A compelling interview
September 6th, 2008 JeffHere is a real picture of a man who considers himself a real sinner, who’s identity is found in Jesus, and who has relied upon Him for decades.
Here is a real picture of a man who considers himself a real sinner, who’s identity is found in Jesus, and who has relied upon Him for decades.
Just finished reading a fascinating book, Young, Restless, Reformed: A Journalist’s Journey with the New Calvinists by Collin Hansen (Crossway Books, 2008). Hansen is editor-at-large for Christianity Today magazine, and a phenomenal writer and story teller, in my humble opinion.
His new book is an expansion and more detailed research project of his September 2006 article in Christianity Today magazine . During that time and afterward he traveled all around the country (for nearly two years) chronicling the diverse movement, from the Passion conferences to Southern Seminary, to Bethlehem Baptist Church in Minneapolis (home of John Piper, pastor for preaching and vision), to Sovereign Grace Churches, to visit with dozens of churches and pastors and professors across the country, to Yale and Princeton (Jonathan Edward’s roots) and all the way to Seattle (home of Mars Hill Church and Mark Driscoll, preaching pastor, and the Acts29 church planting network). It is truly amazing how much info, interviews, reflections and candor he Hansen was able to pack into 156 pages.
Having read and followed most of the "key players" among the resurgence in and towards the doctrines of grace for a few years, I was delighted to better understand their interwoven story. I recommend this quick read for those not familiar with the God-centered theology, or with an caricature/skewed view of it as it relates to biblical doctrine. Others have reviewed and responded to the book in other places (see links below).

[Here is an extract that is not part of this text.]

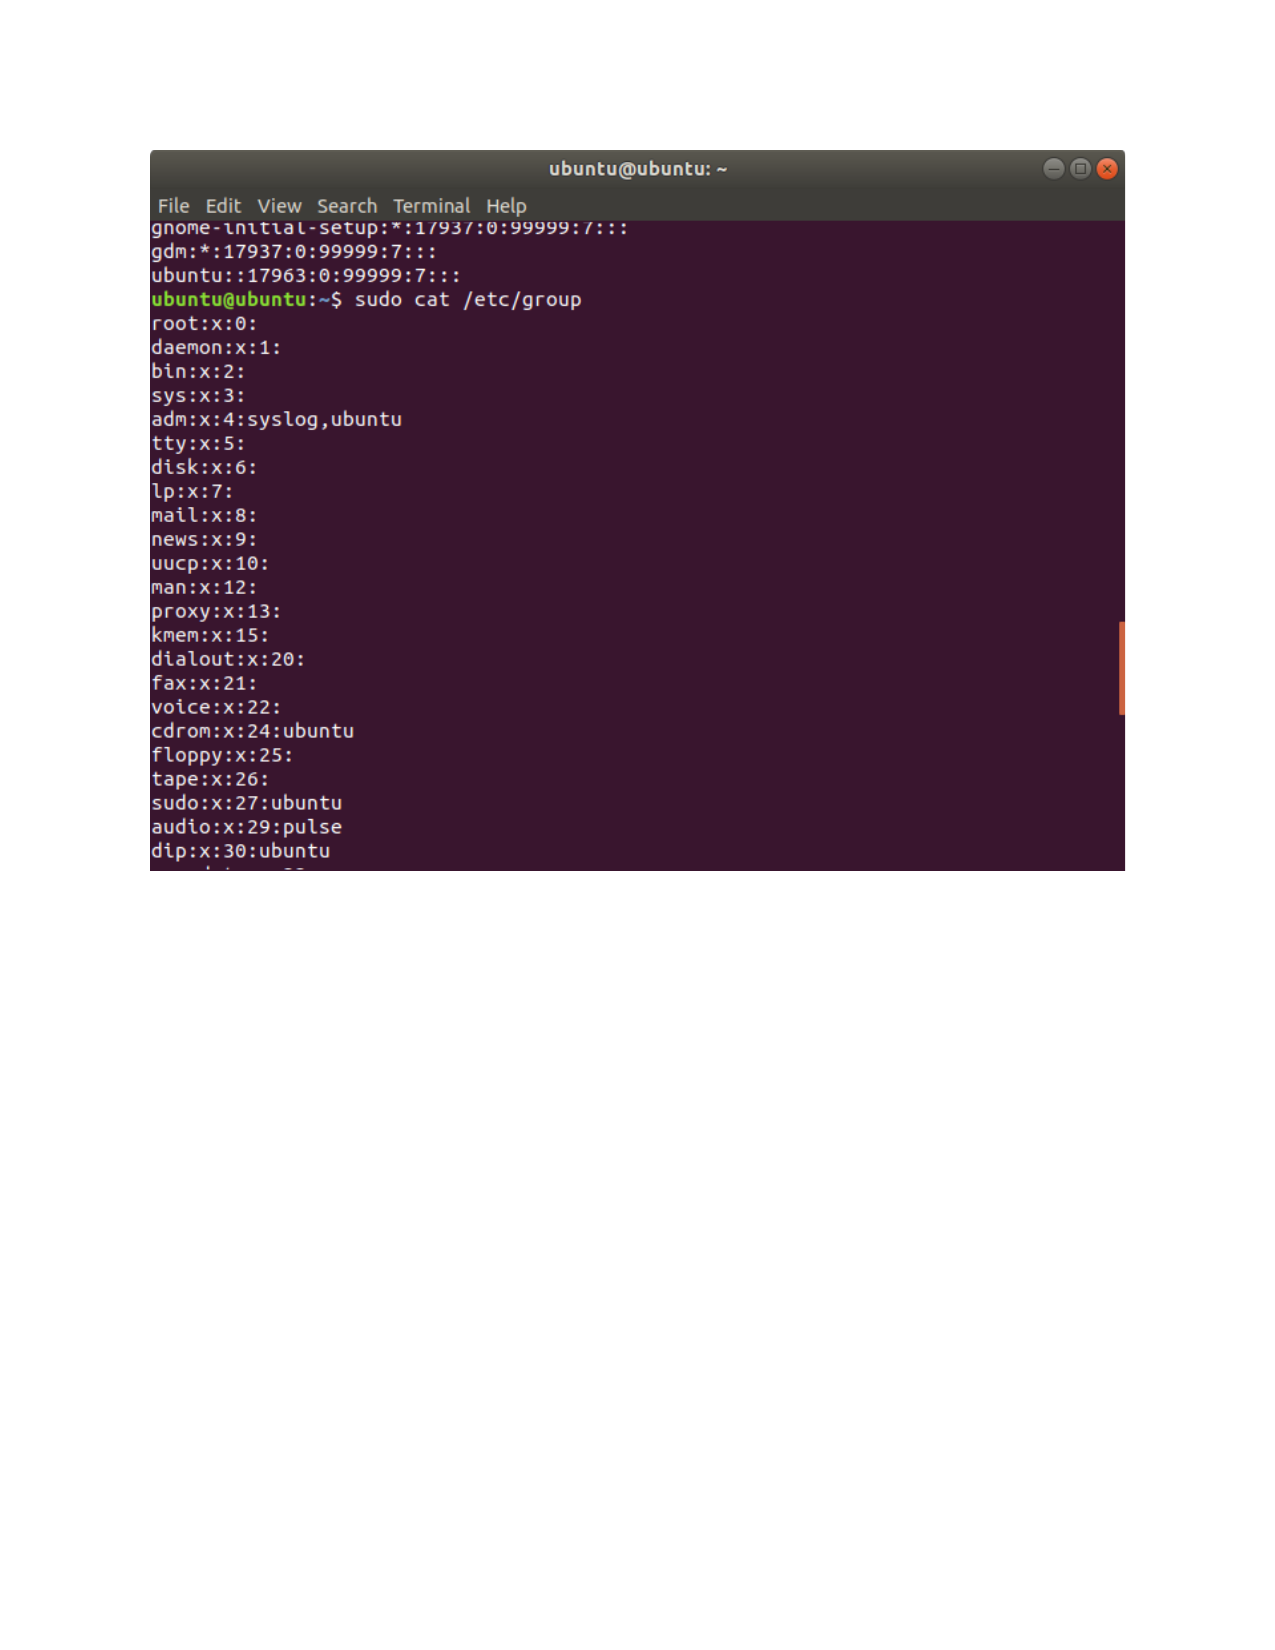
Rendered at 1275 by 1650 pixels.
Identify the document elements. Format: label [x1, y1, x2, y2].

Hansen’s book reads like a string of captivating articles, and he does more than give facts as he reflects, summarizes and connects the doctrines of grace, people of grace, the centrality of Christ and some of the various issues facing the American church with journalistic creativity. I especially appreciated the tone found throughout of an others-directed, servant-like humility and the need for evangelism, mission (and missions), and serving the local church and community. To be God-centered, Bible-saturated and Gospel-driven means to give our lives away sacrificially.
Spurgeon is quoted on page 114 noting how the doctrine of election is not aimed at dividing saints, but rather "Israel from Egypt" (as in the OT). He goes on:
“A man may be evidently of God’s chosen family, and yet though elected, may not believe in the doctrine of election. I hold there are many savingly called, who do not believe in effectual calling, and that there are a great many who persevere to the end, who do not believe in the doctrine of final perseverance. We do hope that the hearts of many are a great deal better than their heads. We do not set their fallacies down to any willful opposition to the trust as it is in Jesus, but simply to an error in their judgments, which we pray God to correct. We hope that if they think us mistaken too, they will reciprocate the same Christian courtesy; and when we meet around the cross, we hope that when we meet around the cross, we hope that we shall ever feel that we are one in Christ Jesus.”[1]
Let all remember:
“What do you have that you did not receive? If then you received it, why do you boast as if you did not receive it?” ( 1 Cor. 4:7 )
(Brister and Challies are both mentioned in the book.)
“Our only hope for living the radical demands of the Christian life is that God is totally for us now and forever. Therefore, God has not ordained that living the Christian life should be the basis of our hope that God is for us. That basis is the death and righteousness of Christ, counted as ours through faith alone. On the cross Christ endured for us all the punishment required of us because of our sin. And in order that God, as our Father, might be completely for us and not against us forever, Christ has performed for us, in his perfect obedience to God, all that God required of us as the ground of his being totally for us forever.
This punishment and this obedience are completed and past. They can never change. Our union with Christ and the enjoyment of these benefits is secure forever. Through faith alone, God establishes our union with Christ. This union will never fail, because in Christ God is for us as an omnipotent Father who sustains our faith, and works all things together for our everlasting good. The one and only instrument through which God preserves our union with Christ is faith in Christ—the purely receiving act of the soul.”
- John Piper, The Future of Justification (Wheaton, IL: Crossway Books, 2007), 184.